The former was mostly about telecom, or regulation. Since Sunil and I agreed on contour of reforms and the objective, discussion was about sequencing, speed and political economy. It was always a discussion, never acrimonious, not only because Sunil was a friend, but because he was a thorough gentleman. (That came through in his columns too, never personal.) In 2017, Sunil invited me as a Chief Guest to a FE event in Mumbai. “We don’t want a politician,” he said. The photograph (actually a cartoon) from that event hangs on my wall, to remind me of Sunil. In 2018, when I published a book with columns collated from Indian Express and Financial Express, I reciprocated by inviting Sunil to be the Chief Guest at the launch.
“I don’t want a politician,” I said. That photograph (not a cartoon) also hangs on my wall, to remind me of Sunil.
Whenever I wrote a piece, beyond usual fixed columns, it is FE I thought of first, thanks to Sunil. We exchanged notes on young talent and resumes too. “I need a young researcher, can’t pay much. Do you have someone in mind?” I would say. “I need a young journalist, can pay.” Sunil would say. Heading any organisation requires an ability to groom and mentor young talent. I am sure young journalists who have worked with Sunil will testify he did that, a trait rarer than one thinks. I have lost a friend. The world of journalism has lost a powerful and persuasive pen. But it has also lost much more. In the world of financial journalism, there aren’t too many who can groom anymore, or are interested in it.

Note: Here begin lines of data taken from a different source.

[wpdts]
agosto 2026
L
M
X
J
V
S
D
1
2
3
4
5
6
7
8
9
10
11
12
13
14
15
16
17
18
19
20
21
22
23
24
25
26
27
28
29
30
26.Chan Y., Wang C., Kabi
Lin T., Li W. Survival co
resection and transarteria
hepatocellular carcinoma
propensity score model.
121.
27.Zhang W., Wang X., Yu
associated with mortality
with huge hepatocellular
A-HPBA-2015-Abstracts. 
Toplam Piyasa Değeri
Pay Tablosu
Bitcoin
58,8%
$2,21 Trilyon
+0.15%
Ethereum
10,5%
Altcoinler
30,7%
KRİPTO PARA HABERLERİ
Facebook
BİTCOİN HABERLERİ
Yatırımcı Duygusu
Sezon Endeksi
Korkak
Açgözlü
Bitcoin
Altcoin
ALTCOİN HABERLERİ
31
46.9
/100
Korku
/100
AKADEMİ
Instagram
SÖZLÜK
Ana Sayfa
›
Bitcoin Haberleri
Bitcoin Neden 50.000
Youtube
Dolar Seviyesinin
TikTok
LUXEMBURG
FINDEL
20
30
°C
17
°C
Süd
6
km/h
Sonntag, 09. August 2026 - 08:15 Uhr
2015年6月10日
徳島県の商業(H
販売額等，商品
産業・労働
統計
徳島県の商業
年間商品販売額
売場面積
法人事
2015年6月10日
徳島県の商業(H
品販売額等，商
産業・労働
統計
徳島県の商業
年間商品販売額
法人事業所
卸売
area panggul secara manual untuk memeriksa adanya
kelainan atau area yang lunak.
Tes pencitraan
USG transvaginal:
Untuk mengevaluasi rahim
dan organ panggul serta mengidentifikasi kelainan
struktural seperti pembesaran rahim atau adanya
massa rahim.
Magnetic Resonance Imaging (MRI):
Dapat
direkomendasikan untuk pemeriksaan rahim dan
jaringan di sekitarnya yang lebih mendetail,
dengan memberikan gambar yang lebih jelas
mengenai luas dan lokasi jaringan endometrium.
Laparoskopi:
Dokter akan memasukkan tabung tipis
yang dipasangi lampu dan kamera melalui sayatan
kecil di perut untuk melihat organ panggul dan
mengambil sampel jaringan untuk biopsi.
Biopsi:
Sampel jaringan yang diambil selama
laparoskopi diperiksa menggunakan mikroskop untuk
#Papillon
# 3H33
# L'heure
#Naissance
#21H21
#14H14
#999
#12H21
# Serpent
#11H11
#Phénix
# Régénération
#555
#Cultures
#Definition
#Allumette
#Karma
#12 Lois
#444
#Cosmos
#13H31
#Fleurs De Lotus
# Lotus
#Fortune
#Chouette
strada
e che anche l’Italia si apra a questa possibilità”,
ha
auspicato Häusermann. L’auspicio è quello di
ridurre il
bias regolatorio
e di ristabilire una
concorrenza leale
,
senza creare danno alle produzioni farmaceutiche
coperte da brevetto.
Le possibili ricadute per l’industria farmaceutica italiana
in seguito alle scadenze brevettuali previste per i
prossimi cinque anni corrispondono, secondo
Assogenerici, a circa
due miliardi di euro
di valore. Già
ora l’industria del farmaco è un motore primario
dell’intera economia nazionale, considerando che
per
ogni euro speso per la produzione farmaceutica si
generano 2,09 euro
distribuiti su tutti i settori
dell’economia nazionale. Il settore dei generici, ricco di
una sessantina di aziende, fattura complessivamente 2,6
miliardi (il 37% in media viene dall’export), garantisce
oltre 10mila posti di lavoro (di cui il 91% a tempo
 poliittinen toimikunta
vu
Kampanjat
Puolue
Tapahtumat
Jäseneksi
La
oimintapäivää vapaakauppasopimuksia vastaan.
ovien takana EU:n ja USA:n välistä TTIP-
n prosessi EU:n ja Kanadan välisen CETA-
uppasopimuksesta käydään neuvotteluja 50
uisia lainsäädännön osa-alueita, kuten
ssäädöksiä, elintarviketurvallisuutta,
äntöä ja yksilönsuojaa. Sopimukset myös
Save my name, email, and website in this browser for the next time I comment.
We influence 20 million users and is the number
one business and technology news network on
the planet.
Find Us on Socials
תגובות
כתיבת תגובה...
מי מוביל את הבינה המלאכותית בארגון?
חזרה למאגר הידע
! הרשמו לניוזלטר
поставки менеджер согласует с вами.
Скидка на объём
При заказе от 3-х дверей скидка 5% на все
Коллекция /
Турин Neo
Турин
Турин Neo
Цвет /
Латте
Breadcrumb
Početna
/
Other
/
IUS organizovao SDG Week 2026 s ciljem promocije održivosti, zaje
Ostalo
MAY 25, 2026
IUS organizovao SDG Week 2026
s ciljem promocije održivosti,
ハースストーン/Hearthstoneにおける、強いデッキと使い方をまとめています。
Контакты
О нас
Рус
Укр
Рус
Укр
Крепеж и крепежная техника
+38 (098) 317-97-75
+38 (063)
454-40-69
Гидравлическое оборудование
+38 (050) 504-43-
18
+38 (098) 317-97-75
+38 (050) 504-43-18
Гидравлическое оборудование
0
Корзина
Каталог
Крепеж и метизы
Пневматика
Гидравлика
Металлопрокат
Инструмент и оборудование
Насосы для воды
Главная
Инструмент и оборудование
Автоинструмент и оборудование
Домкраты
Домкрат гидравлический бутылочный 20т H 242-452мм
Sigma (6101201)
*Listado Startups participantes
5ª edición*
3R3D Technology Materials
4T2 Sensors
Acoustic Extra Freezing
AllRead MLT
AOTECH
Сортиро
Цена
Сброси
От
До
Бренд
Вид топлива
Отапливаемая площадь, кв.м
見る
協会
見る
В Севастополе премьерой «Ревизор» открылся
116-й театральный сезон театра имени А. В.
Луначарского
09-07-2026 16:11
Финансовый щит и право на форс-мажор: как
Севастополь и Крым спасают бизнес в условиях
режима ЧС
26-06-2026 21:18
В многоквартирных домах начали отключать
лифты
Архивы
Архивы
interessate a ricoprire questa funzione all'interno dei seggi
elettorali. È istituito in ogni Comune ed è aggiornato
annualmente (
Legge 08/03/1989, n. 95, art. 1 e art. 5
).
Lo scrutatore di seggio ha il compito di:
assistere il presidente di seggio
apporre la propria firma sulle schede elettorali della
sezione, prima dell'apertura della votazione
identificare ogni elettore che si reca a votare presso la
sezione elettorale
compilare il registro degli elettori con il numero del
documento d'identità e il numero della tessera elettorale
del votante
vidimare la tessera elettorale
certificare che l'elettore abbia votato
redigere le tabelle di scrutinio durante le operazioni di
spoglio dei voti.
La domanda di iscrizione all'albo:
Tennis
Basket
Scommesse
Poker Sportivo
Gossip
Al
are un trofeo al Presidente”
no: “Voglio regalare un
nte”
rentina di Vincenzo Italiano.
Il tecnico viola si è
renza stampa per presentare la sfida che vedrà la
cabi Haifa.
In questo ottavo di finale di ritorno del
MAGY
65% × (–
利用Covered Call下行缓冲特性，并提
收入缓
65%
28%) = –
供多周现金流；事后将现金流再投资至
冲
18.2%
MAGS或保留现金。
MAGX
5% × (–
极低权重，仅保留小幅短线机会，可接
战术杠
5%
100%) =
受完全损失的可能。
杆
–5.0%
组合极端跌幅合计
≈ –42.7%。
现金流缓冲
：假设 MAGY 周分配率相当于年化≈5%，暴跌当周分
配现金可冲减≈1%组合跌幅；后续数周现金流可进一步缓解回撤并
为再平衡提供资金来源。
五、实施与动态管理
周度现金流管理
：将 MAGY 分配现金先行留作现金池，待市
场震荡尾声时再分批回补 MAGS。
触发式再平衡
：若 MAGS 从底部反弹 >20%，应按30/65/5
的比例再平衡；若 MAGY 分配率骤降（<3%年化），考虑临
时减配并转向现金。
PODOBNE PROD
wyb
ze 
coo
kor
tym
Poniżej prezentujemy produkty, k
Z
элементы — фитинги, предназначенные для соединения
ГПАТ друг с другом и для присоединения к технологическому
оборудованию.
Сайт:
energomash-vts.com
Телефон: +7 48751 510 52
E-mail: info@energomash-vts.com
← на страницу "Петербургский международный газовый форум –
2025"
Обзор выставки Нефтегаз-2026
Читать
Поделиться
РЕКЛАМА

At some indeterminate point in time, Covid will also pass.
There will be a balance sheet of who we have lost and these aren’t names and numbers. They are real people and friends and relatives. They are people whose lives have intersected with ours, come together and drifted apart. The Mahabharata says, like pieces of wood floating in the ocean.
The dinner waits.
(The writer is chairman, Economic Advisory Council to the Prime Minister.)